How to Monitor AI Trends:
- Use AI-powered analytics tools to track what types of queries are bringing in traffic.
- Regularly update your content to reflect emerging trends, new questions, and changes in AI search engine priorities.
Keep track of AI-specific algorithms and best practices from platforms like Google Gemini and ChatGPT, which can provide direct insights into how AI search engines prioritize content.
7. Implement EEAT (Experience, Expertise, Authoritativeness, and Trustworthiness)
AI search engines place a high emphasis on EEAT (Experience, Expertise, Authoritativeness, and Trustworthiness). This is especially true for content in specialized niches like health, finance, or law, where accurate, trustworthy information is critical.
How to Optimize for EEAT:
- Experience: Showcase personal experience and practical knowledge within your content. If possible, provide case studies or personal anecdotes.
- Expertise: Establish authority in your field by linking to other authoritative sources, citing experts, and showcasing professional credentials.
- Authoritativeness: Build your site’s credibility by gaining backlinks from reputable sites in your industry.
- Trustworthiness: Ensure your content is fact-checked, your site uses HTTPS, and you have clear contact information.
Optimizing for EEAT will improve your content’s chances of being featured in AI-generated snippets and answer boxes.

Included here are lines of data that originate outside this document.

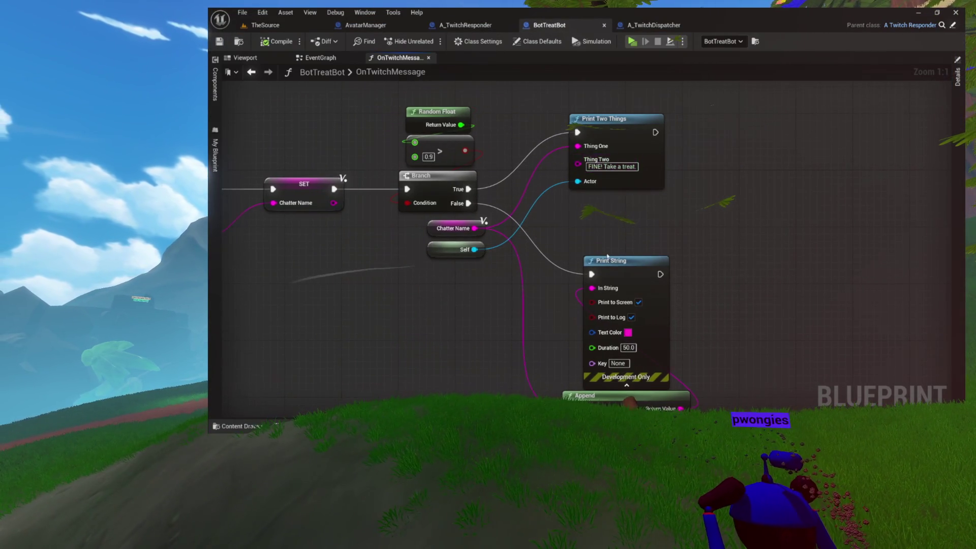
left_click_drag(607, 257, 588, 175)
left_click_drag(512, 166, 534, 210)
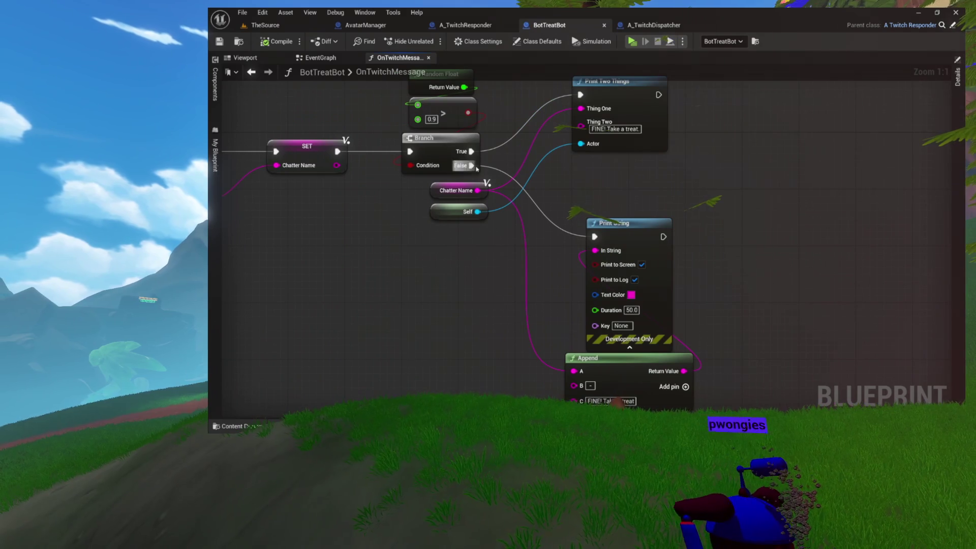
left_click_drag(594, 236, 594, 237)
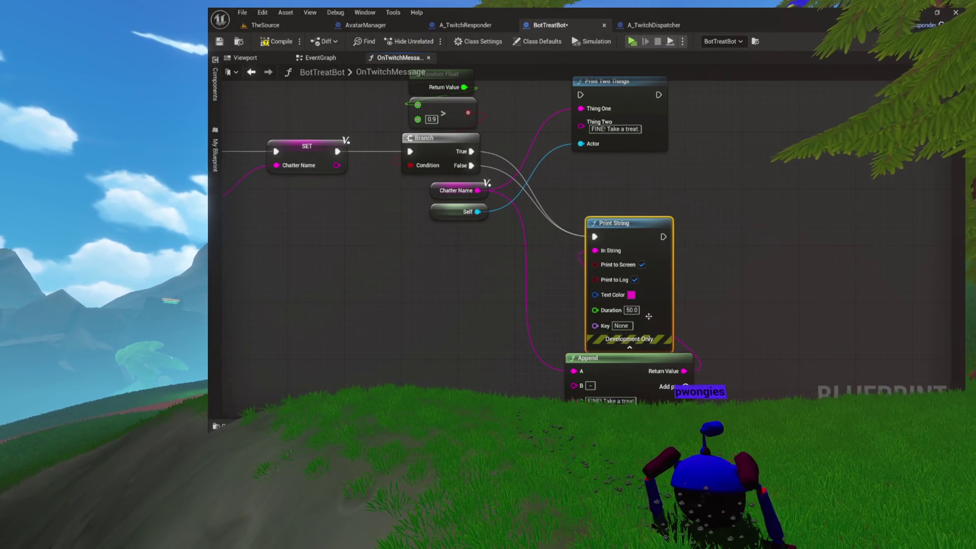
mouse_move(640, 126)
left_mouse_down()
mouse_move(504, 223)
mouse_move(438, 345)
left_mouse_up()
left_click_drag(633, 201, 660, 349)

The Future of AEO Keyword Research
As AI-driven search engines continue to evolve, keyword research will become less about ranking for individual keywords and more about optimizing content to meet the intent and context behind user queries. By focusing on conversational long-tail keywords, semantic variations, structured data, and EEAT signals, you can ensure that your content remains highly visible in AI-powered search results. Embrace these strategies to stay ahead in the ever-evolving world of AI Engine Optimization (AEO), and your content will be better positioned to reach its audience in an AI-first world.